A black cat leapt onto the dusty archives, tail lashing. "Fools! When shadows bar your path, why grovel in ignorance? The great Malcuse sees beyond your pitiful material plane."

Yvette scratched under its chin. "And what does His Feline Eminence propose?"

Purr. "A hidden realm overlaps your world—a spiritual mirror called the Shadow Realm!" The cat’s claws kneaded documents. "Twilight thins the veil between worlds. Bring your star-eyed novice to the hospital at dusk... after suitable offerings, of course."

"Let’s kill it," Sharl said flatly. "Ghost or cat-spirit, we’ll pry answers from Malcuse’s corpse."

The cat’s fur bristled. "W-wait! Let this merciful lord enlighten his unworthy servants! The threads of fate themselves decree your young comrade holds the key. At twilight, we strike!"

——

Burylun Psychiatric Hospital loomed through London’s coal-stained dusk. Centuries of industrial grime crusted its red brick bones like a mourning shroud. Inside, madness lingered in the mildew—walls scrawled with deranged murals, floors littered with soiled rags that might’ve been bandages or straitjackets.

"Humans reek!" Malcuse yowled, tail lashing a trash heap as investigators picked through the asylum’s corpse.

Kegn stiffened. "Fog."

Not natural fog. This mist slithered like a living thing, swallowing light and sound. Sharl flung open a window—thick tendrils coiled outside, strangling streetlamps into faint halos.

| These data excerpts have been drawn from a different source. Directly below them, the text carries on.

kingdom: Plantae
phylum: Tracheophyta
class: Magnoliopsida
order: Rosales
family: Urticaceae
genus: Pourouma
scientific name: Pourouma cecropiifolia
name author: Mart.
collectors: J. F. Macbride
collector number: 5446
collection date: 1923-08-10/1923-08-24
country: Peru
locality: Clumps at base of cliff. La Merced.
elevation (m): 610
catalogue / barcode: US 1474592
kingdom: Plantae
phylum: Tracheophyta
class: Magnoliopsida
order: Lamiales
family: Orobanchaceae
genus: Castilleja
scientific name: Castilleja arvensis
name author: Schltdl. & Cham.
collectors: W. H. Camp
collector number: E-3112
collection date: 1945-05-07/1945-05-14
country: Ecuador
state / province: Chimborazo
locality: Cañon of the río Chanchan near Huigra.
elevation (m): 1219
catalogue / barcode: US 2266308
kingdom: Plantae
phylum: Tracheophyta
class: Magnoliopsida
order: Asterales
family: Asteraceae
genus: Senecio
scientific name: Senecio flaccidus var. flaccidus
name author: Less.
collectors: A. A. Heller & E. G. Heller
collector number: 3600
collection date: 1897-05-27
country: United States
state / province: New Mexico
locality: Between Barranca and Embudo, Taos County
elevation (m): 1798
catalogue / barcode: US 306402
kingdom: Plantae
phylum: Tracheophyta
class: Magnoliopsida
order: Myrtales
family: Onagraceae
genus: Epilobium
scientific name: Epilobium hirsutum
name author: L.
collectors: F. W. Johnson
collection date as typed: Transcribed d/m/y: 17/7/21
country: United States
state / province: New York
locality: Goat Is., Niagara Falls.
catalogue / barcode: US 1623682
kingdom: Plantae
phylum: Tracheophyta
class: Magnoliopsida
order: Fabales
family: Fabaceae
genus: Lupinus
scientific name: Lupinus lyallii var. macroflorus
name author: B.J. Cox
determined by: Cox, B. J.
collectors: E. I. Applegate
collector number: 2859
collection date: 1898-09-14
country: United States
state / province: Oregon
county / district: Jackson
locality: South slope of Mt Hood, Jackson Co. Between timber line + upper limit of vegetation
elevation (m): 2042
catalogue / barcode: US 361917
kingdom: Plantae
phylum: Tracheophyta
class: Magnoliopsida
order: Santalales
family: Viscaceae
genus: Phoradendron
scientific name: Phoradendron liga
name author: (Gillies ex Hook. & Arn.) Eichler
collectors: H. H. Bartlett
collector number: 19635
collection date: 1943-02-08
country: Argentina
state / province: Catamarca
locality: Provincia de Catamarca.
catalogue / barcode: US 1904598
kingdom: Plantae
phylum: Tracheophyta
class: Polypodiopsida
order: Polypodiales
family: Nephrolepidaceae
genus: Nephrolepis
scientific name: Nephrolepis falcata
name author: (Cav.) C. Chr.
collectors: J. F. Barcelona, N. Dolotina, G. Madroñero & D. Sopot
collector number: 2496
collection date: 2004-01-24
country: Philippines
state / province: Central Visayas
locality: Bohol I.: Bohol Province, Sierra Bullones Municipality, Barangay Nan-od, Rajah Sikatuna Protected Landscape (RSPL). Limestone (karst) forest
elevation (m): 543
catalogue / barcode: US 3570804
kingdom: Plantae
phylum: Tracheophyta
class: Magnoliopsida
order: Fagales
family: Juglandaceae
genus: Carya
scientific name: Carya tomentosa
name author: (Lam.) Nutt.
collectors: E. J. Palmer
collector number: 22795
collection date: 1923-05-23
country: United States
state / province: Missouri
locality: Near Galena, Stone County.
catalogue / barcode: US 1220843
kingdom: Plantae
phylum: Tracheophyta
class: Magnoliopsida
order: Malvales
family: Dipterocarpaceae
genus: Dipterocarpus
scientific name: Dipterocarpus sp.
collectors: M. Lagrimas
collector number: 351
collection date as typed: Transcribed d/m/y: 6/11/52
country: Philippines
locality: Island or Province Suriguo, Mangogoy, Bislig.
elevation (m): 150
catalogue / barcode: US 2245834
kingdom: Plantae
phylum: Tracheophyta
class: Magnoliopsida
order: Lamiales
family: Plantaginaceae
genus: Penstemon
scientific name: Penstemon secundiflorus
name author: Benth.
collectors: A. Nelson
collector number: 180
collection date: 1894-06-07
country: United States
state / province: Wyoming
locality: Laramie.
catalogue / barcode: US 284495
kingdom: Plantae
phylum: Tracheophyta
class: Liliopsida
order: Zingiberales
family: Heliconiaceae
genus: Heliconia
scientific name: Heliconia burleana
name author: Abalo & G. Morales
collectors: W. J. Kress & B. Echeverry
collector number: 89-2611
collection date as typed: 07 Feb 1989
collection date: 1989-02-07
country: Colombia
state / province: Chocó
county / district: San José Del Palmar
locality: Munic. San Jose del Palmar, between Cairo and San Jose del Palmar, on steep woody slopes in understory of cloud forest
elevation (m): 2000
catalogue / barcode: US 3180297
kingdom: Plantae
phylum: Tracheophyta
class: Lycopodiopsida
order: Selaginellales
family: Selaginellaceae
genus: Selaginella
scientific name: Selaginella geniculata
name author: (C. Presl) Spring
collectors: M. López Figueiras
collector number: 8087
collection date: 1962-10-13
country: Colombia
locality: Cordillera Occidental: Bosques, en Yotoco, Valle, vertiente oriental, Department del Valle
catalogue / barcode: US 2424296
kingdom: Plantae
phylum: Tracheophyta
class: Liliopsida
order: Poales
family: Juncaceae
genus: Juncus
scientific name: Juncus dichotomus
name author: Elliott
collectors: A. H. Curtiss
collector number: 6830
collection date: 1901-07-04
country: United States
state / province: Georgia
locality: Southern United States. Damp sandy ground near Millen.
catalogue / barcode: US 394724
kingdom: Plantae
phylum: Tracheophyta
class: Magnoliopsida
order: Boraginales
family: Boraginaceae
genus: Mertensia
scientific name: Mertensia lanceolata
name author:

Yvette thumbed silver-tipped bullets into her revolver. Shadows moved in the haze.

"We leave. Now," Kegn rasped through a handkerchief. "Who knows what this miasma does to lungs? And if..." His voice dropped. "Others witness supernatural events, containment becomes a nightmare."

But the fog thickened to soup. Groping blindly toward the exit, they emerged gasping to clear air—only to freeze.

No fog. No anomaly.

And Yvette was gone.

——

Silence.

Yvette’s boots echoed alone through a cotton-white void. Phantoms flickered past—four? Six?—ignoring her pistol’s gleam. She stumbled toward remembered streets, but the mist thickened with every step until liquid clogged her throat. Gagging, she retraced her path.

A spectre floated through her torso.

[Surgical saws sing! Blood waters the garden of thought!]

The delusion struck like fever. Her fingers itched for bone drills until the ghost passed, leaving icy revulsion.

Through thinning fog, Burylun Hospital reappeared—older, fouler. Moss veined its walls; lunatic sigils oozed across plaster like infected sores. Inside, things wearing human shapes drifted between roles—doctor to patient, orderly to raving prophet—all bearing the marks of psychiatry’s failed experiments.

One doctor-ghost peeled off his bloody coat. Beneath lay a patient’s shift—and a gaping hole where his skull should be.

Yvette recoiled as another spirit drifted through her:

[Madness is the scalpel of progress! Rational men build cages—the insane forge keys!]

The compulsion to join them nearly overpowered her. No—remember the ice pick scars. Remember what happens when we play god with minds.

Gun steady, she advanced into the asylum’s rotting heart.